Each output line of this program consists of 512 bit hexadecimal hash (i.e. 128 hexadecimal digits) and the file name, separated by several spaces. Clearly, it would be useful to know the names of repeated files, not only their SHA-512 hashes, so the output of sha512sum will be wholly passed to uniq.
The list of files for sha512sum can be generated by find $dir -type f where $dir is any directory. This command will output each file in this directory or its subdirs. The test -type f requests it to output only regular files, since they are the only ones with content.
The whole pipe listing names of duplicate files is:
find $dir -type f -print0 | xargs -0 sha512sum \ | sort | uniq -w 128 -d --all-repeated=separate \ | sed 's/^[0-9a-f]\+ \+//'
The command xargs passes its input as arguments to sha512sum. Since file names may contain spaces, the options -print0 of find and -0 of xargs will request them to separate the file names with zero bytes to avoid treating a file name with spaces as names of two files.

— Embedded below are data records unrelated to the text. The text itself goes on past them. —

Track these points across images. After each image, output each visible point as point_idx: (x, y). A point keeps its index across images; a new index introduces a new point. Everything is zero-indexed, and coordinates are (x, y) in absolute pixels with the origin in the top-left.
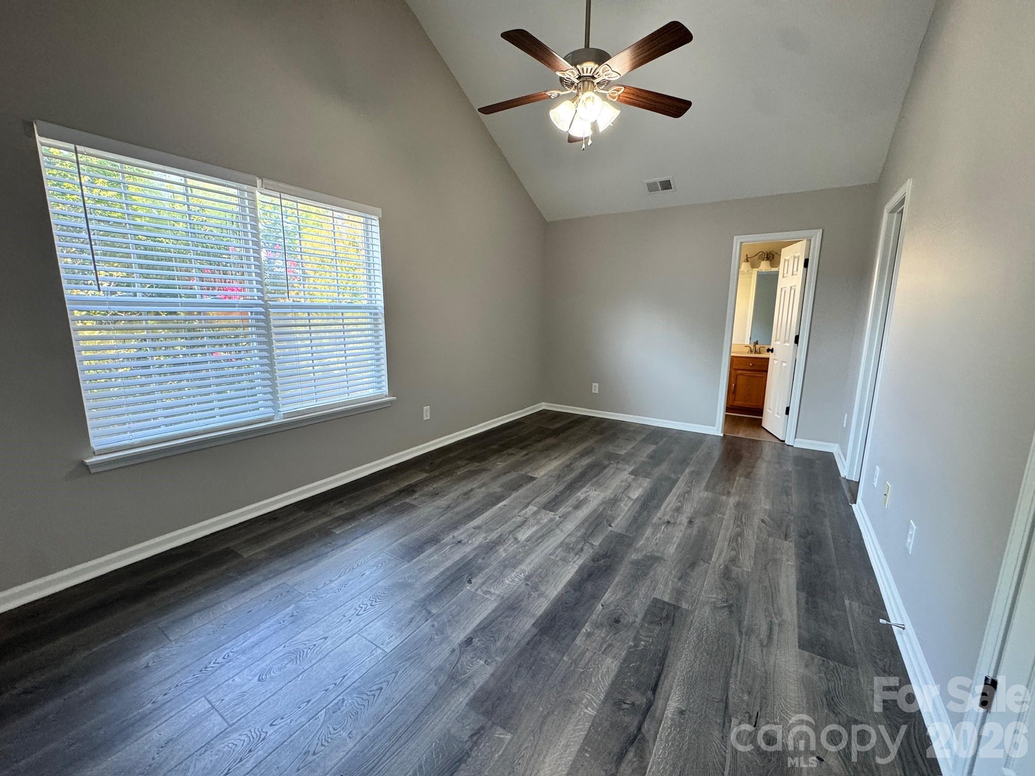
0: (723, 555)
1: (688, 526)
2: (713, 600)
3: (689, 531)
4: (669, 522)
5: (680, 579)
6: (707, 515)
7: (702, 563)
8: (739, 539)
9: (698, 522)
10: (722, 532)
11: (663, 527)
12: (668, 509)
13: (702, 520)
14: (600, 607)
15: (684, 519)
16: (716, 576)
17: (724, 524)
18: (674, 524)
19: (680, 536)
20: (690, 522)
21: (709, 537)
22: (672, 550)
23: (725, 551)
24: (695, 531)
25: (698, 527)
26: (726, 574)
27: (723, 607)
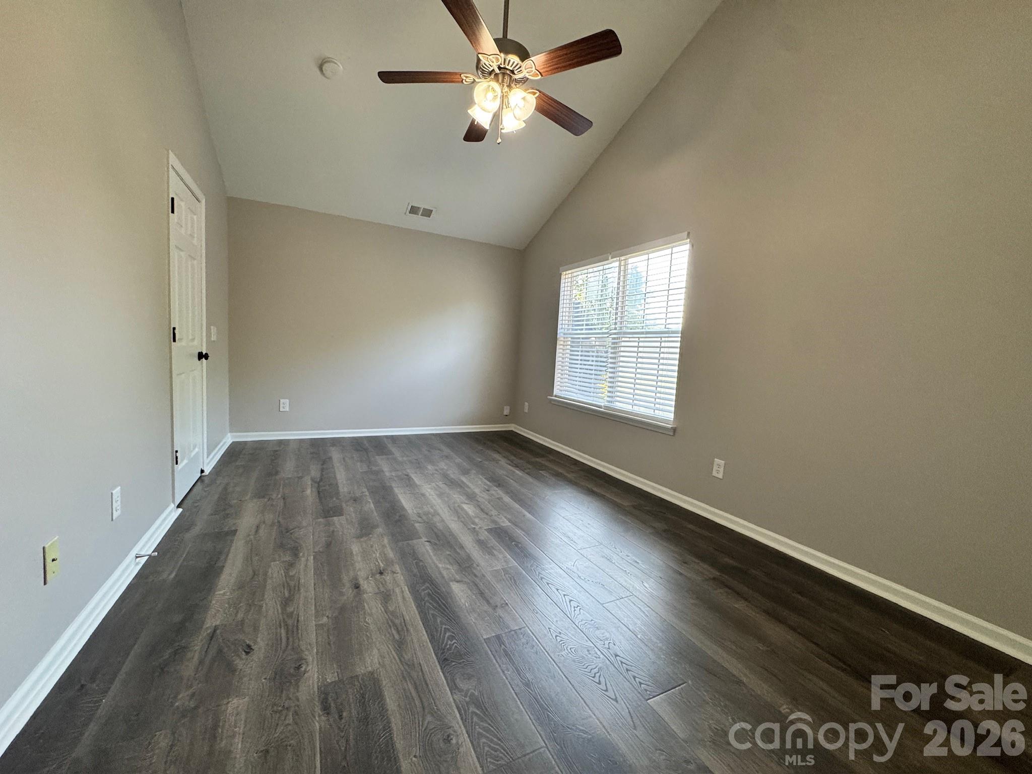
0: (302, 566)
1: (357, 579)
2: (302, 530)
3: (352, 574)
4: (381, 573)
5: (333, 531)
6: (343, 609)
7: (321, 549)
8: (287, 594)
9: (348, 592)
10: (312, 593)
11: (382, 565)
12: (397, 590)
13: (345, 598)
14: (370, 501)
15: (369, 587)
16: (304, 545)
17: (313, 608)
18: (373, 575)
19: (357, 564)
20: (357, 587)
21: (325, 577)
22: (355, 548)
23: (302, 571)
24: (345, 579)
25: (344, 585)
26: (295, 552)
27: (293, 529)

The arguments of uniq do things described before – -w 128 limits the comparison to first 128 bytes of each line, i.e. to the hash, -d omits unique lines from the output, and --all-repeated=separate outputs all repeated lines, separated by blank lines (of these three options only -d is required by POSIX and supported by uniqs used in BSDs). The final sed expression omits the hash from the output which is probably not useful.
Here sort is used only due to the way in which uniq works. It doesn’t look useful to have different files sorted according to their SHA-512 sums. It might be useful to have files in each duplicate group sorted alphabetically, but this probably could be done faster, since multiple sorts of small sequences are faster then a single sort of their sum (here also the output will be probably much smaller than the input – on my system running the above pipe on /usr/share/man gave only about one third of lines of the output of find /usr/share/man -type f, including extra blank lines). Programs like my ununiq find all repeated lines of an unsorted input, but it does not support the options necessary for this task.